Researchers use ‘exfoliation’ method to produce nanosheets

Researchers have created atom-thick layers of a range of materials, thereby unlocking innate electrochemical properties that could be exploited in energy generation and storage.

Their so-called ‘exfoliation’ method for producing nanosheets is quick and inexpensive and could be scaled up, for example to generate electricity from waste heat in power plants.

Graphene, a nanosheet of carbon, shot to prominence recently after its creators received a Nobel physics prize last year.

‘Because of its extraordinary electronic properties, graphene has been getting all the attention… but in fact there are hundreds of other layered materials that could enable us to create powerful new technologies,’ said Oxford University’s Dr Valeria Nicolosi, who worked on the project.

For decades, researchers have tried to create nanosheets from a range of materials.
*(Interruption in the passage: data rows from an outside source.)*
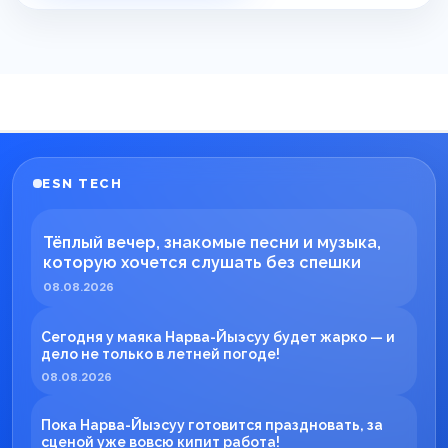
ESN TECH
Тёплый вечер, знакомые песни и музыка,
которую хочется слушать без спешки
08.08.2026
Сегодня у маяка Нарва-Йыэсуу будет жарко — и
дело не только в летней погоде!
08.08.2026
Пока Нарва-Йыэсуу готовится праздновать, за
сценой уже вовсю кипит работа!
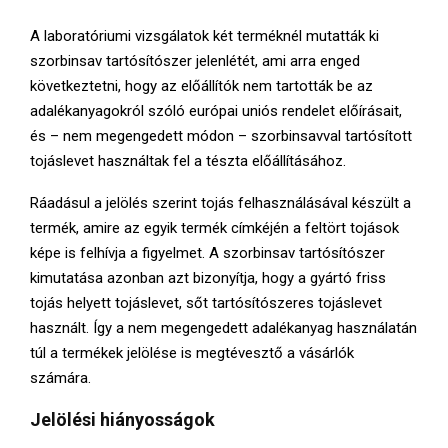
A laboratóriumi vizsgálatok két terméknél mutatták ki
szorbinsav tartósítószer jelenlétét, ami arra enged
következtetni, hogy az előállítók nem tartották be az
adalékanyagokról szóló európai uniós rendelet előírásait,
és – nem megengedett módon – szorbinsavval tartósított
tojáslevet használtak fel a tészta előállításához.
Ráadásul a jelölés szerint tojás felhasználásával készült a
termék, amire az egyik termék címkéjén a feltört tojások
képe is felhívja a figyelmet. A szorbinsav tartósítószer
kimutatása azonban azt bizonyítja, hogy a gyártó friss
tojás helyett tojáslevet, sőt tartósítószeres tojáslevet
használt. Így a nem megengedett adalékanyag használatán
túl a termékek jelölése is megtévesztő a vásárlók
számára.
Jelölési hiányosságok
However, all previous methods (aside from that for graphene) were time consuming, laborious and resulted in fragile materials unsuited to most practical applications.

Using mild ultrasonic pulses (such as those generated by jewellery-cleaning devices) and common solvents, the team was able to create nanosheets at very high yield and large throughput.

The researchers are currently investigating nanosheets of various materials, including those of boron nitride, molybdenum disulfide and tungsten disulfide, which have the potential to be insulators, semiconductors, conductors and even superconductors depending on their chemical composition and how their atoms are arranged.

‘Now that the exfoliation method has been established, we are moving onto characterisation and device testing,’ Nicolosi told The Engineer.

While the team has found that some of the nanosheets possess good thermoelectric properties (the capacity to produce voltage from heat), they tend to be poor conductors and cannot carry current away to produce useful work.

However, the versatility of the exfoliation method allows them to combine layered materials with different properties — for example, they can mix thermoelectric nanosheets with conductors such as carbon nanotubes or graphene.

‘This would result in hybrids that combine the best of both worlds: you can retain the thermoelectric properties and also have an overall conductive material,’ said Nicolosi.